I always anticipated Dara would be a batter businessman than Travis, but like others I was hopeful that it would be better for the drivers, which it looks like it won’t be. Many assumed that Dara would bring Uber to profitability by raising rates, both for drivers and riders. But instead he’s just better at executing Travis vision, which is go have a bunch of drivers driving for base all day long with little or no surge or boost, and the surge at events and bar close being greatly minimized. 

Some of Uber’s mistakes under the old regime actually benefited drivers. Like going too far with price cuts to the point that many drivers quit and left good surge for those who remained, then trying to mitigate it with hourly guarantees that were easy to game. Or not having boost and quests in the early days, allowing drivers to manipulate surge more easily by logging on and off. When I started Uber still had block surge zones that would go from yellow to orange to red, which made it easy to predict when surge was about to happen. The surge used to be more predictable in as far as how high it would go at certain times so drivers would take advantage and stay logged off to force it higher. 

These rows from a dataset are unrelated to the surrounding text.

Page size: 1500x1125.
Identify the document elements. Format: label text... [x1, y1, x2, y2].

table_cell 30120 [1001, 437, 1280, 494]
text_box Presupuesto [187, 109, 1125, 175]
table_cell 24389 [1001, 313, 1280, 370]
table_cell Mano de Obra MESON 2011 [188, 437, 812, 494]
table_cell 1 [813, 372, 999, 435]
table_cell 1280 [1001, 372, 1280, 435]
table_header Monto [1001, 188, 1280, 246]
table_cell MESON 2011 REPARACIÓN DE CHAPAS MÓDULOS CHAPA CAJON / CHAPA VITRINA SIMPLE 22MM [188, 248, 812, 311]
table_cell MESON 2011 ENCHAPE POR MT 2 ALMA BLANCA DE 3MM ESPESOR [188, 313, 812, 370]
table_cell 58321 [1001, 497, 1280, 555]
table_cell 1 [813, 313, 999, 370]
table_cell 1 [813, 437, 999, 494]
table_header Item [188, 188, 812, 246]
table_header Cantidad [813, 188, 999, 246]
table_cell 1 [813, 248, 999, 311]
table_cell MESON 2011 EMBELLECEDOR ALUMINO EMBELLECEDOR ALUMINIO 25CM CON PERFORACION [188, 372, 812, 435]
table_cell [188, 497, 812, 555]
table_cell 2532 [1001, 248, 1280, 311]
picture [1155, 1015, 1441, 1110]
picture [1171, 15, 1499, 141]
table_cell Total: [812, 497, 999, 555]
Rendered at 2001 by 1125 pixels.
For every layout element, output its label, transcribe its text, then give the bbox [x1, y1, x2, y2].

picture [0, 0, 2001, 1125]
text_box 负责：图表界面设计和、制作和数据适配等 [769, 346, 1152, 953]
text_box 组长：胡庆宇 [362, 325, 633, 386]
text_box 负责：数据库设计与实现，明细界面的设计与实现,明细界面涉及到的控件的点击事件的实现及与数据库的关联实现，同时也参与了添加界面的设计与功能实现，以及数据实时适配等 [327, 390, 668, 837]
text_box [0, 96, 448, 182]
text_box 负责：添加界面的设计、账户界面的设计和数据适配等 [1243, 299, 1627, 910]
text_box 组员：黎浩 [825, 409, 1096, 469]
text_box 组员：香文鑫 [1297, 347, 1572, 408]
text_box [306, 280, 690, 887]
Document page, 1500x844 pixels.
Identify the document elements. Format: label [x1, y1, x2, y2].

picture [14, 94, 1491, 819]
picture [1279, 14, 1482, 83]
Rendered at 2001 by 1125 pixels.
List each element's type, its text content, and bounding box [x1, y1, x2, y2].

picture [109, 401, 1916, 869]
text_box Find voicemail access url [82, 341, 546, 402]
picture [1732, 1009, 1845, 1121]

Now they are making smarter business decisions and they’re not benefiting the drivers.


----------



## UBERPROcolorado (Jul 16, 2017)

Mista T said:


> I like your analysis. I am guessing that most of it hits the mark perfectly!
> 
> Dara will quietly keep increasing margins, whether by cutting pay or cutting useless promos or by increasing upfront cuts and surge cuts. He will have a greater public presence, letting the world know how Uber now suddenly cares about drivers (sign up now! new and improved!). Meanwhile it is business as usual, just trying to stem the flow of blood.


Thank you.


----------



## cratter (Sep 16, 2017)

When I started this thread surge was capped at 5.9x in my city. One year later it's now capped at 1.9x. 

12,000 people right now getting out of a concert. Nobody is working trying to get through that traffic for an extra $2-$4. I just ignored 9 pings all back to back. Sucks as a passenger at these times of which I am also. 

Big mistake on ubers part.


----------